Un altro libro ispirato a fatti realmente avvenuti è Tana libera tutti – Il bambino che tornò da Auschwitz di Walter Veltroni (Feltrinelli UP, 155 pagine, 13 euro) che racconta la storia di Sami Modiano, l’unico della sua famiglia a tornare dal terribile campo di concentramento. Un sopravissuto al capillare, spietato sterminio di milioni di ebrei. Sami si chiede perché proprio lui è stato risparmiato. Una risposta impossibile da dare, ma alla fine sarà chiara come un cielo sereno, un imperativo categorico: «sono sopravvissuto per testimoniare».

Nato nel 1930 nell’isola di Rodi che all’epoca era una colonia italiana, Sami passa un’infanzia felice nella splendida isola del mar Egeo che veniva chiamata la “città delle rose” per l’aria sempre profumata. «Sembrava che tutti ci volessimo bene, che ogni casa fosse aperta per ospitare chiunque». A otto anni parla già quattro lingue, il ladino, lo spagnolo, il greco e l’italiano. Ma quando Mussolini approva nel 1938 le leggi razziali, quando il regime divulga il famigerato “Manifesto della Razza”, il suo maestro da un giorno all’altro lo caccia da scuola. «Il bambino con i calzoni corti, bravo a scuola, che veniva espulso davanti a tutti come un cane rognoso». Samuel non capisce, ha paura, si sente emarginato, all’improvviso è diventato “un rifiuto”. La situazione di giorno in giorno diventa sempre più difficile, la sua adolescenza «cominciava a essere coperta da ombre pesanti». Nell’estate del 1944 i nazisti arrivano a Rodi, è l’inizio della tragedia; «non sanno parlare, sanno solo gridare» e portano via tutti gli ebrei rimasti. 

Raccontare la storia, ciò che realmente accadde negli aspetti più crudeli, mostruosi è estremamente difficile, viene voglia di chiudere gli occhi e pensare ad altro, ma occorre farlo ovunque nelle piazze, in famiglia, nelle scuola.
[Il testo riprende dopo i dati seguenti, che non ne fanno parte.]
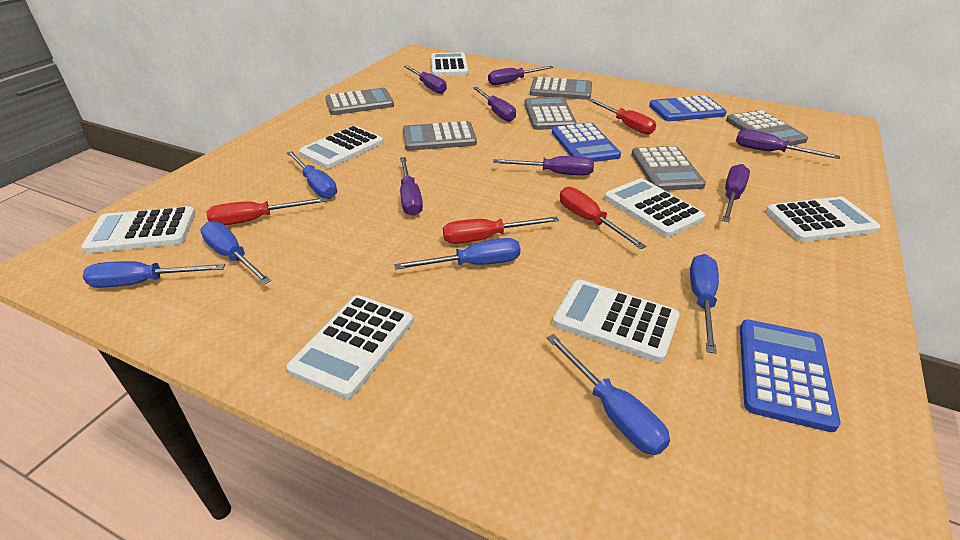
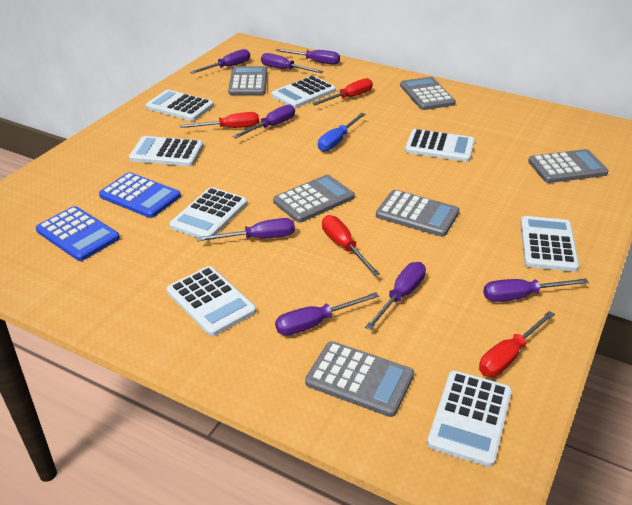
blue calculator: 3 -> 2
blue screwdriver: 6 -> 1
purple screwdriver: 7 -> 8
white calculator: 7 -> 8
Intere famiglie con donne, bambini, anziani furono deportati nei campi di concentramento dai tedeschi e pochi fecero ritorno. La testimonianza di Sami invita a ricordare che il giorno della memoria è sempre attuale, non va mai dimenticato. Più che mai in questo periodo contraddittorio e complesso per l’attualità dell’antisemitismo, nascosto, velato, strisciante; pronto a rigenerarsi come un fungo malefico dall’ignoranza e dalla barbarie.